> _Work required_: Print the passage from the Cowboys in Love album article exactly, from "Riders in the Sky chronology" up to and including "the Epic label.".

> _Document extract_:
(begin)
Studio album by Riders in the Sky
- Released: 1994
- Genre: Western swing
- Length: 32:04
- Label: Epic
- Producer: Joey Miskulin

Riders in the Sky chronology
| Saturday Morning with Riders (1994) | Cowboys in Love (1994) | Always Drink Upstream from the Herd (1995) |

= Cowboys in Love =

Cowboys in Love is a studio recording released by the Western band Riders in the Sky, released in 1994. It was their only release on the Epic label.

Special guest Emmylou Harris duets with Ranger Doug on "One Has My Name (The Other Has My Heart)" and Asleep at the Wheel on "I'm a Ding Dong Daddy".
(end)
> _Provided records_:
(begin)
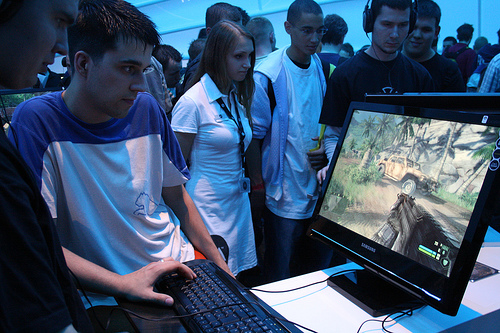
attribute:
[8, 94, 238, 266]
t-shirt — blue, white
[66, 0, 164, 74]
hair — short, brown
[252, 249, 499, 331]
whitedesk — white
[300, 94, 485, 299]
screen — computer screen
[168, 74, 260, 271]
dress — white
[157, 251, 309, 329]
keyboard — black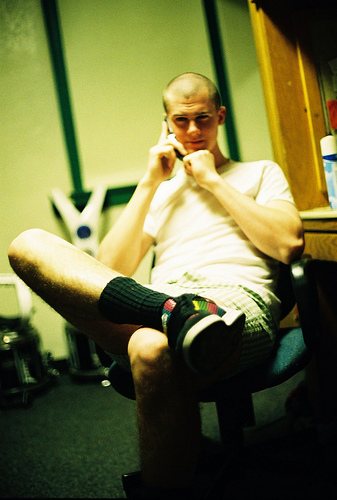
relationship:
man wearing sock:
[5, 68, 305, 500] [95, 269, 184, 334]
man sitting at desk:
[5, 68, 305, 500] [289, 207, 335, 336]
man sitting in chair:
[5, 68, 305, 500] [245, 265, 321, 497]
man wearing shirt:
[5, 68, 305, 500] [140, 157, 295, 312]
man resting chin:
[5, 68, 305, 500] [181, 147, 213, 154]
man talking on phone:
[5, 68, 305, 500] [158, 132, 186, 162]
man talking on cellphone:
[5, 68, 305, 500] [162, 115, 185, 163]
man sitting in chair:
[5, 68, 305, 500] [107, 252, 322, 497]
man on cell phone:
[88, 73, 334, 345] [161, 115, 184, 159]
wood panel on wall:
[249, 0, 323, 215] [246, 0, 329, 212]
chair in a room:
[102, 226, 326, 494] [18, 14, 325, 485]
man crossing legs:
(end)
(begin)
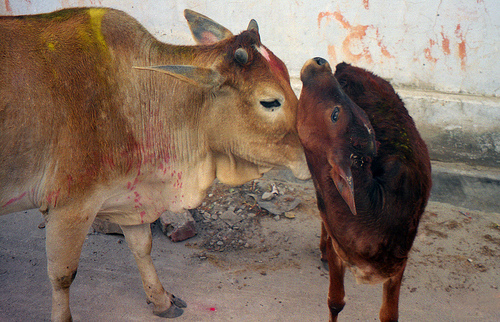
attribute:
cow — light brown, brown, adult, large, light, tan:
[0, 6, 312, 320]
(end)
> _Output of the task_:
Riders in the Sky chronology
| Saturday Morning with Riders (1994) | Cowboys in Love (1994) | Always Drink Upstream from the Herd (1995) |

= Cowboys in Love =

Cowboys in Love is a studio recording released by the Western band Riders in the Sky, released in 1994. It was their only release on the Epic label.